Added Haydock: "With the reach of this system into Mexico, it is now global in scope. The system gives the users the ability to visualize the manufacturing processes in real-time in all five of our plants. I can sit in my plant in Fort Wayne and see live data in Mexico. Kepware did not necessarily give us the ability for global visualization, but it plays its part in the chain." Kepware is the piece in the chain that allows the data to flow from the plant floor to the local server. Rea Magnet Wire is using GE Fanuc iFix to provide the visualization.
Haydock described his information environment: "Data exists on a server in each plant. All we've done is create the visualization stream that points to that data over the network. It seems marvelous when you look at it, but it was relatively simple for us to build the global view. Because our system had evolved over time, we had done a lot of work standardizing our system design. Simple things like naming conventions require a standard practice to prevent having a collision when multiple plants are tied together."

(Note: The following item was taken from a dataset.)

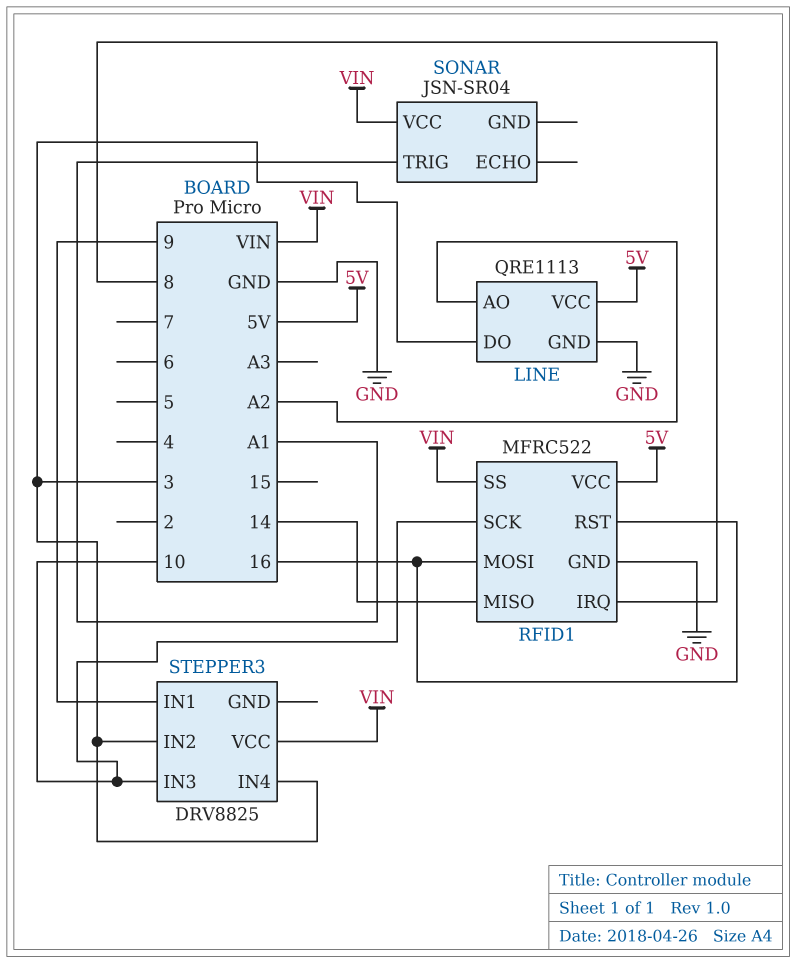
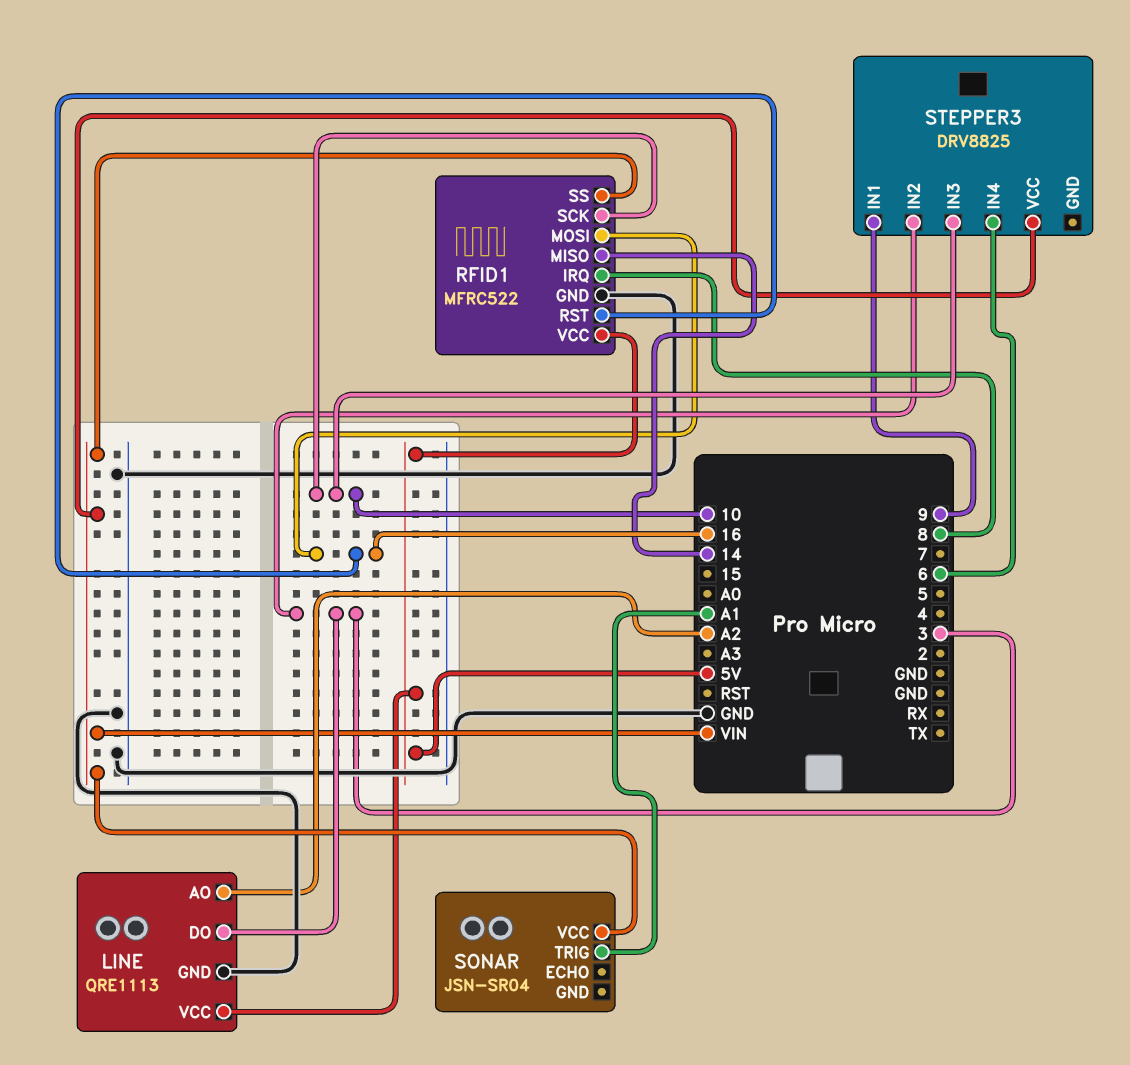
STEPPER3 pin IN4: 3 -> 6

As Haydock recalled, "We spent a lot of time and effort coming up with a standard design with no vision at all that at some point in the future we were going to double the size of our company, and add two plants almost overnight – having done this in advance, we were able to easily export what we had in three plants to two new plants without having to redesign the system. I could not have foreseen we would undergo this kind of expansion, but because of the work we had done previously, we were ready!"
Innovation Through Technology
Even though Rea Magnet Wire has been around for several generations, it still embraces innovation with the youthful vigor of a startup. Its challenge is to innovate in a manner that leverages its core strengths and its long endurance.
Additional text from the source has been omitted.